▶ [GOAL OF THE EXERCISE]: The word "wegen" marks the lines to report; pull each of them from the listing.

=== Begin Enclosure ===

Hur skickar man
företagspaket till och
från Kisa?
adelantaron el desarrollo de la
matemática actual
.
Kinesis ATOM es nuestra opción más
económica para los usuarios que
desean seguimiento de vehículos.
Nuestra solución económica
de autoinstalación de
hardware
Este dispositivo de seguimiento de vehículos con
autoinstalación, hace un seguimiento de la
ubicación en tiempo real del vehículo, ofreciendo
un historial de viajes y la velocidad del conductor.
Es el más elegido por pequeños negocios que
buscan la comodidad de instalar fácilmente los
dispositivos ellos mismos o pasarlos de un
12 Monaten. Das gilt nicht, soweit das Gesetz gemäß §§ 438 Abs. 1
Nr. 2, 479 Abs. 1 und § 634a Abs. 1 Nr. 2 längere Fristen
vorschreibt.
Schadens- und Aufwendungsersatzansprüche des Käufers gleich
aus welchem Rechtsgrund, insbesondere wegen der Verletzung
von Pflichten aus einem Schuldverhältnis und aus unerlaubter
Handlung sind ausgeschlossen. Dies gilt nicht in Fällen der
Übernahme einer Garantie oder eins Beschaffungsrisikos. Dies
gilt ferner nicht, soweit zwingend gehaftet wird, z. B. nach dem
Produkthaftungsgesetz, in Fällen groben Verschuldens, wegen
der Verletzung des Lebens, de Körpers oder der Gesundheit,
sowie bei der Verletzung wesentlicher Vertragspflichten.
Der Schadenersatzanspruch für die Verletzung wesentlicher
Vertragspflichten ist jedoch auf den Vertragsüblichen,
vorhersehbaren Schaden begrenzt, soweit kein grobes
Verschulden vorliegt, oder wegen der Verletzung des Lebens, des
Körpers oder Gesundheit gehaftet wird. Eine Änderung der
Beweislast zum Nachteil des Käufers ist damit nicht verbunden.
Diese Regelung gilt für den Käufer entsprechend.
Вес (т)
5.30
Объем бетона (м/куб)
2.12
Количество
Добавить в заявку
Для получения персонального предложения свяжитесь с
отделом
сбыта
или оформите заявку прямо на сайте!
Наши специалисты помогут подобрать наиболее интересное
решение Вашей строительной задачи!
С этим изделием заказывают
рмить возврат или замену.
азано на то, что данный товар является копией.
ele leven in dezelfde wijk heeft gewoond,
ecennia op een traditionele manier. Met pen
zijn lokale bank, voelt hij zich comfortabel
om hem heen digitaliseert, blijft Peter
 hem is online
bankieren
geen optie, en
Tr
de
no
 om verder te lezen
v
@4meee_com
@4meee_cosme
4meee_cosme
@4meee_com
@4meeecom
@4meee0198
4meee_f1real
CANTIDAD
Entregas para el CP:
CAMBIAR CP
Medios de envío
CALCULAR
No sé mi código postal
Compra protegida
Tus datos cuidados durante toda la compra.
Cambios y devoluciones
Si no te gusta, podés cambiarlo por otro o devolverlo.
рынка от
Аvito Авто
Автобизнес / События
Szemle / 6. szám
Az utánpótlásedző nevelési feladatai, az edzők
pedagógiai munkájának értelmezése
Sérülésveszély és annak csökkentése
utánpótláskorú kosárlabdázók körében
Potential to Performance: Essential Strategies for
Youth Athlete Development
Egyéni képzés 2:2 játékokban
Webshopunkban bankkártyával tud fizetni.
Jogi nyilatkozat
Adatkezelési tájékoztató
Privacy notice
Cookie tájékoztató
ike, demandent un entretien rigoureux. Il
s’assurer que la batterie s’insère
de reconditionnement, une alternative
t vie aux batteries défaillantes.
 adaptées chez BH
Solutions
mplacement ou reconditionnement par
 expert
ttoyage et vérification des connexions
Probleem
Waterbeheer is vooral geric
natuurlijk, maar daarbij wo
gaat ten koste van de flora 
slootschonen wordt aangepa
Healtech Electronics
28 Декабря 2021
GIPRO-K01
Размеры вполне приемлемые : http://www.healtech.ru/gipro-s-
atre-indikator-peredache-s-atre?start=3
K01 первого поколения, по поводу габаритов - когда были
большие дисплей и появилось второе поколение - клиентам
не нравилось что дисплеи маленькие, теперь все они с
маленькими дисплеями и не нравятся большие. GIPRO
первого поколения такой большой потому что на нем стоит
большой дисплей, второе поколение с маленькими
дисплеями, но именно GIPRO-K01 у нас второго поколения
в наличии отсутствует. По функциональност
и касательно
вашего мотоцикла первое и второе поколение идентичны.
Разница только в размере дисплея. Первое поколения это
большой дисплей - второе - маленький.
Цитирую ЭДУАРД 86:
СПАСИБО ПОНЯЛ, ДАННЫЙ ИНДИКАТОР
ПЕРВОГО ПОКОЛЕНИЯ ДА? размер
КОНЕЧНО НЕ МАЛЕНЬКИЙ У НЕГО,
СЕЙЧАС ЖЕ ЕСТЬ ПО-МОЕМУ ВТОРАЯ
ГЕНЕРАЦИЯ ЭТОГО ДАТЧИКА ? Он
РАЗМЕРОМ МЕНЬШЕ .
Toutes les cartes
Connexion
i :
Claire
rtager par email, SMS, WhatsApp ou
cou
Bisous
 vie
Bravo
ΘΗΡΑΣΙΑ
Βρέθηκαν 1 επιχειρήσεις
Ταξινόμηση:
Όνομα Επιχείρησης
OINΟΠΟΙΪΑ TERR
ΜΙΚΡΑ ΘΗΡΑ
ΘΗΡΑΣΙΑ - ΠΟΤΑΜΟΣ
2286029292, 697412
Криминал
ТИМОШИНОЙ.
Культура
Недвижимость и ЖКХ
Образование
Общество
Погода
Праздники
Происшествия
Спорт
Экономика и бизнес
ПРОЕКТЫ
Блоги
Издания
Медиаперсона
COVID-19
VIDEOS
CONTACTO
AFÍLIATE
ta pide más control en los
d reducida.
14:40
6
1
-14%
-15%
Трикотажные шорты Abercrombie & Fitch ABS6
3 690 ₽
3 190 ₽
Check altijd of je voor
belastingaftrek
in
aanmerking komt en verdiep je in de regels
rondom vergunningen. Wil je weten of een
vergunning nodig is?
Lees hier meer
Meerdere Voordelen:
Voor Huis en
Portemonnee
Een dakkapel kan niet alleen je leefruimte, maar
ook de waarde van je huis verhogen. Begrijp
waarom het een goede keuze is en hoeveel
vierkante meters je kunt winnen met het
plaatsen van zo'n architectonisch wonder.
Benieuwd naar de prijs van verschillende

=== End Enclosure ===

▶ [EXERCISE ANSWER]:
aus welchem Rechtsgrund, insbesondere wegen der Verletzung
Produkthaftungsgesetz, in Fällen groben Verschuldens, wegen
Verschulden vorliegt, oder wegen der Verletzung des Lebens, des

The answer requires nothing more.